L’espace ensuite. La mise en quarantaine des documents, l’établissement de sens de circulation et le respect des gestes barrière supposent une modification de l’espace et une adaptation des locaux. On assiste à une remise en cause de l’architecture et de l’aménagement. Plus de grand fauteuil mais des surfaces lisses pour aider à la désinfection, plus de grand plateau mais des espaces individuels pour limiter les contaminations, etc. La bibliothèque n’est actuellement plus envisagée comme un lieu où l’on reste, où l’on stationne. Elle est un lieu de passage.

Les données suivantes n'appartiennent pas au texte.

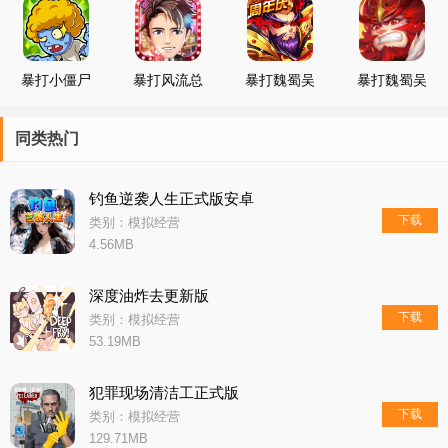
暴打小僵尸
暴打风流总
暴打魏蜀吴
暴打魏蜀吴
裁
最新版
同类热门
钓鱼逆袭人生正式版安卓
下载
类别：模拟经营
4.56MB
深度油炸去更新版
下载
类别：模拟经营
53.19MB
犯罪现场清洁工正式版
下载
类别：模拟经营
129.71MB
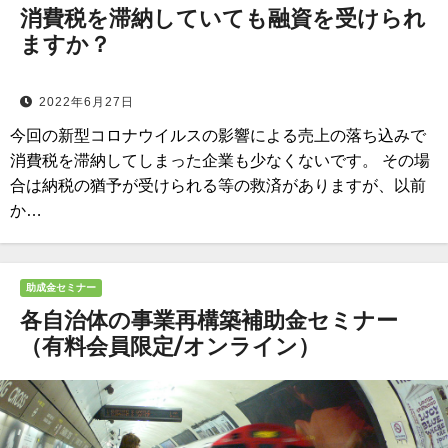
消費税を滞納していても融資を受けられ
ますか？
2022年6月27日
今回の新型コロナウイルスの影響による売上の落ち込みで
消費税を滞納してしまった企業も少なくないです。 その場
合は納税の猶予が受けられる等の救済がありますが、以前
か…
助成金セミナー
各自治体の事業再構築補助金セミナー
（有料会員限定/オンライン）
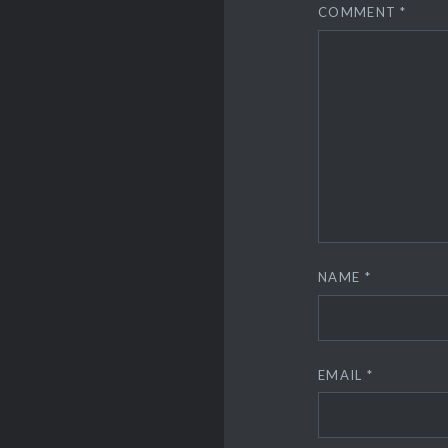
COMMENT
*
NAME
*
EMAIL
*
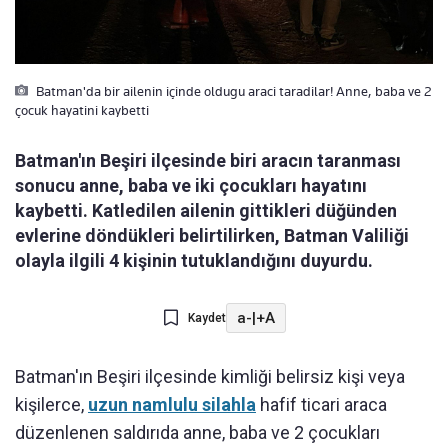
Batman'da bir ailenin içinde oldugu araci taradilar! Anne, baba ve 2
çocuk hayatini kaybetti
Batman'ın Beşiri ilçesinde biri aracın taranması
sonucu anne, baba ve iki çocukları hayatını
kaybetti. Katledilen ailenin gittikleri düğünden
evlerine döndükleri belirtilirken, Batman Valiliği
olayla ilgili 4 kişinin tutuklandığını duyurdu.
a-
|
+A
Kaydet
Batman'ın Beşiri ilçesinde kimliği belirsiz kişi veya
kişilerce,
uzun namlulu silahla
hafif ticari araca
düzenlenen saldırıda anne, baba ve 2 çocukları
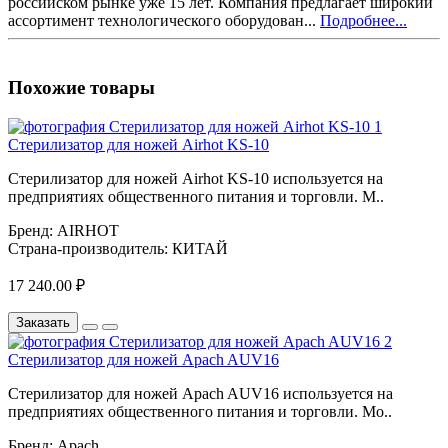
российском рынке уже 15 лет. Компания предлагает широкий
ассортимент технологического оборудован...
Подробнее...
Похожие товары
Стерилизатор для ножей Airhot KS-10
Стерилизатор для ножей Airhot KS-10 используется на
предприятиях общественного питания и торговли. М..
Бренд:
AIRHOT
Страна-производитель:
КИТАЙ
17 240.00 ₽
Заказать
Стерилизатор для ножей Apach AUV16
Стерилизатор для ножей Apach AUV16 используется на
предприятиях общественного питания и торговли. Мо..
Бренд:
Apach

La modification de l’espace induit aussi une inégalité entre les structures, les plus petites d’entre elles ne peuvent souscrire à ces exigences et ne pourront rouvrir avant un certain temps. Le maillage territorial tissé depuis quarante ans en prend un coup.

Le mouvement enfin. Lieux d’échange, de rencontre, d’activités, la bibliothèque redevient statique. Silencieuse. Les règles générales de protection des personnes dans les établissements recevant du public s’appliquent : port de masque, visières, hygiaphone et gestes barrières. L’inverse de ce que plaident les professionnels depuis plus de vingt ans : le rapprochement, la convivialité, le lien.

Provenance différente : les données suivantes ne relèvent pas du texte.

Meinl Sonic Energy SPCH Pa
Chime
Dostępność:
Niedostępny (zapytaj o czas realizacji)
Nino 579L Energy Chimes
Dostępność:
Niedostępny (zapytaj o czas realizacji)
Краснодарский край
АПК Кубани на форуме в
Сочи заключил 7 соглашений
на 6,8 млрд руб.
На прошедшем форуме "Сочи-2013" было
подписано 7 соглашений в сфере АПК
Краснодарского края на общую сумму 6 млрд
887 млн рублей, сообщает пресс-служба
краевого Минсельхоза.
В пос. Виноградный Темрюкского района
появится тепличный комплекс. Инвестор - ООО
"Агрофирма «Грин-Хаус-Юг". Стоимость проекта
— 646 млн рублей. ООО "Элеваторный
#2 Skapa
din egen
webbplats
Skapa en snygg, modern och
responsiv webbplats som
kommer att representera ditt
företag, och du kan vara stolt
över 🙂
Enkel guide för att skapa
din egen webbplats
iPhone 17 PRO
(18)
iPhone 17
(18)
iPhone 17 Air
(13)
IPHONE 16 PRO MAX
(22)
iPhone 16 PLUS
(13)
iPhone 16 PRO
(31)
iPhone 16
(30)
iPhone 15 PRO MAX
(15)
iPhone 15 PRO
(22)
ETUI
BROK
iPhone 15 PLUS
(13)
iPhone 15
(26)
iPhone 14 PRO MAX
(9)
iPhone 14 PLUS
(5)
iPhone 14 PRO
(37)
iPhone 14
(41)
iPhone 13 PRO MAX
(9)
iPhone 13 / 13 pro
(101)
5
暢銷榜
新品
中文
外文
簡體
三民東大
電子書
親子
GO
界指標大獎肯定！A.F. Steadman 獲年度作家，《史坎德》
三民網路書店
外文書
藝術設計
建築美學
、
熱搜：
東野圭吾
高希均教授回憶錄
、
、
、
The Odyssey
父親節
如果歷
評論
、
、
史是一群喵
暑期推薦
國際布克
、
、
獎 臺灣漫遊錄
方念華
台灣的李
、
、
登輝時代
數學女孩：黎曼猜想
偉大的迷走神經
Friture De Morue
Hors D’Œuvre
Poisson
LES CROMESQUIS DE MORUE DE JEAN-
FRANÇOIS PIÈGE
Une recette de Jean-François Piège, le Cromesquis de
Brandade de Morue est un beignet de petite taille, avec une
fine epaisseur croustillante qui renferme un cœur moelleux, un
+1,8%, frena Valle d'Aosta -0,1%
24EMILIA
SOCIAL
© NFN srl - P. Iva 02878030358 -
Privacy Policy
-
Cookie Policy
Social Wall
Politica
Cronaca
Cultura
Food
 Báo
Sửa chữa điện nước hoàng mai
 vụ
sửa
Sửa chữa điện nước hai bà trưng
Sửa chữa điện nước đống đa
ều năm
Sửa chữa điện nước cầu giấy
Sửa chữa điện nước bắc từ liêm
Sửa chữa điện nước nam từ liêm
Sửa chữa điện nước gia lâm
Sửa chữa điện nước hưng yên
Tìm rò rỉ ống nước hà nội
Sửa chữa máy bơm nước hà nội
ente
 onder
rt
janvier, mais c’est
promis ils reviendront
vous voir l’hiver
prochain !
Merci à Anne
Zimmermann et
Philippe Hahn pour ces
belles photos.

Ces mesures contraignantes de protection des publics et des personnels sont également onéreuses et l’acquisition du matériel de protection se fait au détriment des budgets, déjà serrés, consacrés aux acquisitions ou à la programmation d’activités culturelles. Les professionnels s’alarment sur ces questions et craignent que les bibliothèques ne fassent encore les frais des arbitrages budgétaires qui ne manqueront pas de survenir dans la crise financière qui s’annonce.

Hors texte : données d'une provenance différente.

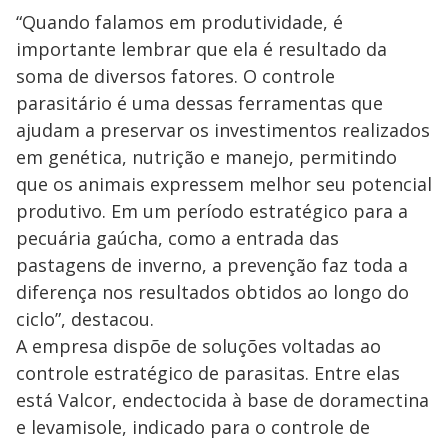
“Quando falamos em produtividade, é
importante lembrar que ela é resultado da
soma de diversos fatores. O controle
parasitário é uma dessas ferramentas que
ajudam a preservar os investimentos realizados
em genética, nutrição e manejo, permitindo
que os animais expressem melhor seu potencial
produtivo. Em um período estratégico para a
pecuária gaúcha, como a entrada das
pastagens de inverno, a prevenção faz toda a
diferença nos resultados obtidos ao longo do
ciclo”, destacou.
A empresa dispõe de soluções voltadas ao
controle estratégico de parasitas. Entre elas
está Valcor, endectocida à base de doramectina
e levamisole, indicado para o controle de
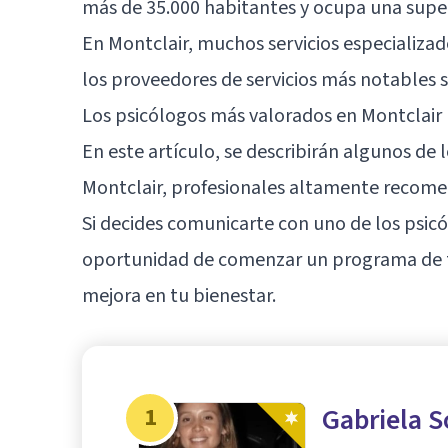
más de 35.000 habitantes y ocupa una super
En Montclair, muchos servicios especializad
los proveedores de servicios más notables s
Los psicólogos más valorados en Montclair (
En este artículo, se describirán algunos de
Montclair, profesionales altamente recomen
Si decides comunicarte con uno de los psicó
oportunidad de comenzar un programa de te
mejora en tu bienestar.
1
Gabriela S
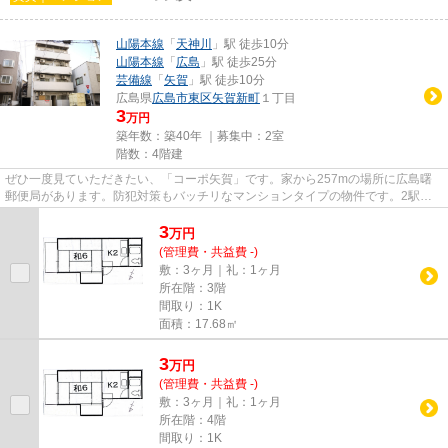
山陽本線
「
天神川
」駅 徒歩10分
山陽本線
「
広島
」駅 徒歩25分
芸備線
「
矢賀
」駅 徒歩10分
広島県
広島市東区
矢賀新町
１丁目
3
万円
築年数：築40年 ｜募集中：
2室
階数：4階建
ぜひ一度見ていただきたい、「コーポ矢賀」です。家から257mの場所に広島曙
郵便局があります。防犯対策もバッチリなマンションタイプの物件です。2駅利
用できる場所にあり、アクセスが...
3
万
円
(管理費・共益費 -)
敷：3ヶ月｜礼：1ヶ月
所在階：3階
間取り：1K
面積：17.68㎡
3
万
円
(管理費・共益費 -)
敷：3ヶ月｜礼：1ヶ月
所在階：4階
間取り：1K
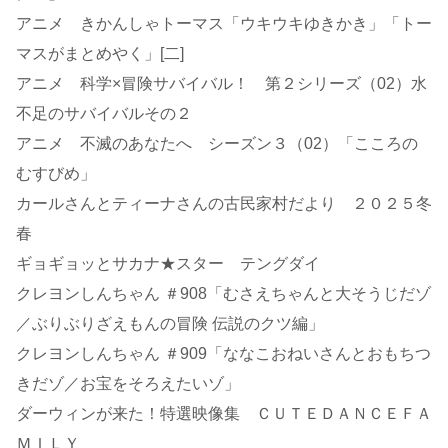
アニメ きかんしゃトーマス「ウキウキゆきかき」「トー
マスがまとめやく」[二]
アニメ 科学×冒険サバイバル！ 第２シリーズ（02）水
不足のサバイバルその２
アニメ 不滅のあなたへ シーズン３（02）「こころの
むすびめ」
カールさんとティーナさんの古民家村だより ２０２５冬
春
ギョギョッとサカナ★スター テングダイ
クレヨンしんちゃん ＃908「むさえちゃんと大そうじだゾ
／ぶりぶりざえもんの冒険 伝説のクツ編」
クレヨンしんちゃん ＃909「ななこおねいさんとおもちつ
きだゾ／お宝をそろえたいゾ」
ダーウィンが来た！特選映像集 ＣＵＴＥＤＡＮＣＥＦＡ
ＭＩＬＹ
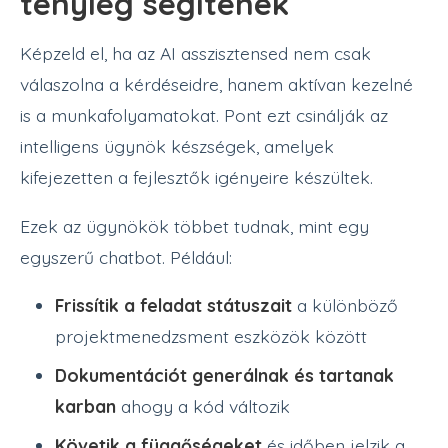
tényleg segítenek
Képzeld el, ha az AI asszisztensed nem csak
válaszolna a kérdéseidre, hanem aktívan kezelné
is a munkafolyamatokat. Pont ezt csinálják az
intelligens ügynök készségek, amelyek
kifejezetten a fejlesztők igényeire készültek.
Ezek az ügynökök többet tudnak, mint egy
egyszerű chatbot. Például:
Frissítik a feladat státuszait
a különböző
projektmenedzsment eszközök között
Dokumentációt generálnak és tartanak
karban
ahogy a kód változik
Követik a függőségeket
és időben jelzik a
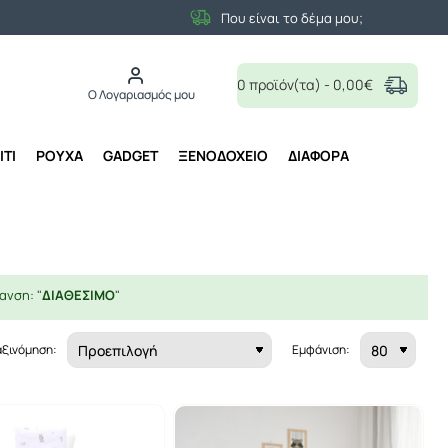
Που είναι το δέμα μου;
0 προϊόν(τα) - 0,00€
Ο Λογαριασμός μου
ΙΤΙ
ΡΟΥΧΑ
GADGET
ΞΕΝΟΔΟΧΕΙΟ
ΔΙΑΦΟΡΑ
ανση: "
ΔΙΑΘΕΣΙΜΟ
"
αξινόμηση:
Εμφάνιση:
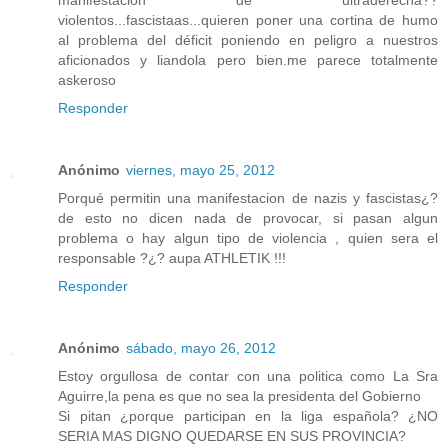
violentos...fascistaas...quieren poner una cortina de humo
al problema del déficit poniendo en peligro a nuestros
aficionados y liandola pero bien.me parece totalmente
askeroso
Responder
Anónimo
viernes, mayo 25, 2012
Porqué permitin una manifestacion de nazis y fascistas¿?
de esto no dicen nada de provocar, si pasan algun
problema o hay algun tipo de violencia , quien sera el
responsable ?¿? aupa ATHLETIK !!!
Responder
Anónimo
sábado, mayo 26, 2012
Estoy orgullosa de contar con una politica como La Sra
Aguirre,la pena es que no sea la presidenta del Gobierno
Si pitan ¿porque participan en la liga española? ¿NO
SERIA MAS DIGNO QUEDARSE EN SUS PROVINCIA?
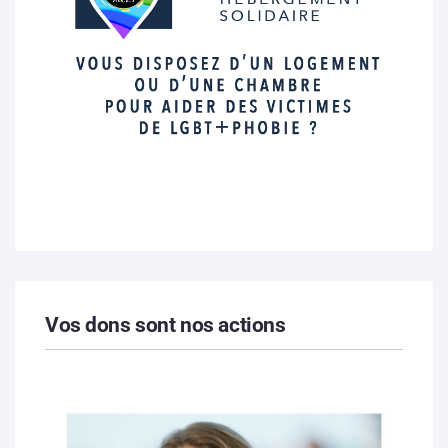
Vos dons sont nos actions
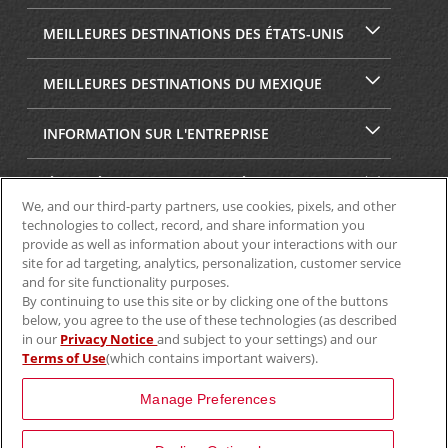
MEILLEURES DESTINATIONS DES ÉTATS-UNIS
MEILLEURES DESTINATIONS DU MEXIQUE
INFORMATION SUR L'ENTREPRISE
SÉCURITÉ ET CONFIDENTIALITÉ
We, and our third-party partners, use cookies, pixels, and other
technologies to collect, record, and share information you
provide as well as information about your interactions with our
site for ad targeting, analytics, personalization, customer service
and for site functionality purposes.
By continuing to use this site or by clicking one of the buttons
below, you agree to the use of these technologies (as described
in our
Privacy Notice
and subject to your settings) and our
Terms of Use
(which contains important waivers).
© Aviscar, Inc., 2024
Manage Preferences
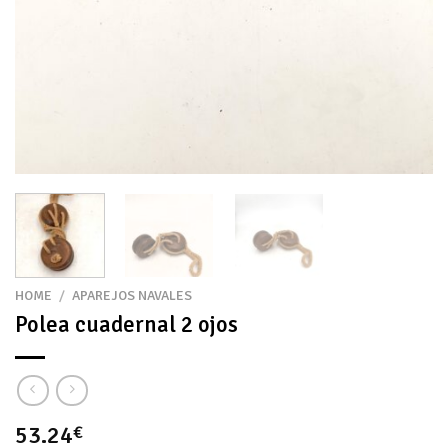
HOME
/
APAREJOS NAVALES
Polea cuadernal 2 ojos
53.24
€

Ces modifications posent questions. La fréquentation réduite des locaux et une diminution de l’activité des établissements apparaissent indispensables afin de garantir la sécurité des personnels et des publics en cette période de pandémie mais quid de la bibliothèque telle qu’on la connaît ? Comment faire en sorte que tous les publics s’y retrouvent malgré un périmètre d’action amputé, notamment de son volet social ? En favorisant l’inclusion de certains publics, en permettant l’échange entre les personnes ou, bien sûr, en permettant l’accès à la culture, les bibliothèques sont bien plus qu’un simple guichet d’enregistrement. Premier service culturel de France, la diversité des activités traditionnellement proposées permet de créer du lien dans les territoires et contribue à tisser un réseau social dense. Service de proximité, parfois seul service public encore à disposition, l’attachement des publics à leur bibliothèque n’est plus à démontrer. Les personnels des bibliothèques vont d’ailleurs souvent bien au-delà de leur rôle de professionnel de l’information et s’investissent auprès des populations qu’ils desservent. Les bibliothèques ne sont pas un ERP comme les autres.

Une deuxième vague épidémique n’est pas annoncée dans l’immédiat. Ce temps de répit sera le temps de la reprise d’une activité progressive. Mais, à la suite de Dominique Lahary et Anne Verneuil, ce peut aussi être un temps pour repenser la bibliothèque, garder le bon et préparer le pire.